**Aim of the task**
Which lines run from the line with "T52: none -> present" through the line with "GE-370, status: Live -> Deploy" in the entries below? Print them exactly, both ends included, and nothing more.

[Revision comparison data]
§ §
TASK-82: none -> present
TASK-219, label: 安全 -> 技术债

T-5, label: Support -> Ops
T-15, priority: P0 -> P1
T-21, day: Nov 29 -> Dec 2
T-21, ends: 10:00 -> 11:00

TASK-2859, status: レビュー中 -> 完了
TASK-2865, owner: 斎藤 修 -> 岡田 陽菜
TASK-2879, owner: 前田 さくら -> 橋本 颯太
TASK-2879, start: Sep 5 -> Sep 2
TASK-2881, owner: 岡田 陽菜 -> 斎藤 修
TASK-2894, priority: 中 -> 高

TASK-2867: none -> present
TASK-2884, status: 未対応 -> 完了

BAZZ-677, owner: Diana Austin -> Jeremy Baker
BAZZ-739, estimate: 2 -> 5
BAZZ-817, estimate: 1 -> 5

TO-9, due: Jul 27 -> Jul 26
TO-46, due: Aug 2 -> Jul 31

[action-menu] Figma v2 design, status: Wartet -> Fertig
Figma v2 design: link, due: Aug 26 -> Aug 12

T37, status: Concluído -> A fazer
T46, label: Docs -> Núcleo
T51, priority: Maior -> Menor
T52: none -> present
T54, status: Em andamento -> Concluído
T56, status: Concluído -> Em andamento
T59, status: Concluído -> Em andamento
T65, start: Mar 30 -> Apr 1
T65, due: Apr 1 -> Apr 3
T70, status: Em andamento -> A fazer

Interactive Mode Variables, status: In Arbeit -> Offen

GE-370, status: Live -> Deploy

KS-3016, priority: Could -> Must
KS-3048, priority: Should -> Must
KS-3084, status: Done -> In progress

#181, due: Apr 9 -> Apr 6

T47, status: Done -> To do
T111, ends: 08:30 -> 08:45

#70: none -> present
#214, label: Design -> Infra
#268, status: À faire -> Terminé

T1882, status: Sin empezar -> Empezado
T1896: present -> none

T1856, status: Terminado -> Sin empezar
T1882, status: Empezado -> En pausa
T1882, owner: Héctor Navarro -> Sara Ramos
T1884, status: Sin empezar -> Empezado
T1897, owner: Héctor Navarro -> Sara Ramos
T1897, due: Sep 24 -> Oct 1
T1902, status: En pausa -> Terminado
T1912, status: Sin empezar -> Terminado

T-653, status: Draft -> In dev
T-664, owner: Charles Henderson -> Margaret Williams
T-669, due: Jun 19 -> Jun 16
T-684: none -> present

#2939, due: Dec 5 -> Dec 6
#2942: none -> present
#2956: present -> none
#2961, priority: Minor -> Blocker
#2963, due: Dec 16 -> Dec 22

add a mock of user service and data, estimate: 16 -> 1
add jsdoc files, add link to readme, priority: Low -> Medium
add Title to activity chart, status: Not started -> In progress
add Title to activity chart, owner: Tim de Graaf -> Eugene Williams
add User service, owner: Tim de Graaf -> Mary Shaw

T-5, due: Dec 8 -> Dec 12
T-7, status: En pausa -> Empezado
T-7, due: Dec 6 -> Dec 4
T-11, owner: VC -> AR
§ §
**Output**
T52: none -> present
T54, status: Em andamento -> Concluído
T56, status: Concluído -> Em andamento
T59, status: Concluído -> Em andamento
T65, start: Mar 30 -> Apr 1
T65, due: Apr 1 -> Apr 3
T70, status: Em andamento -> A fazer

Interactive Mode Variables, status: In Arbeit -> Offen

GE-370, status: Live -> Deploy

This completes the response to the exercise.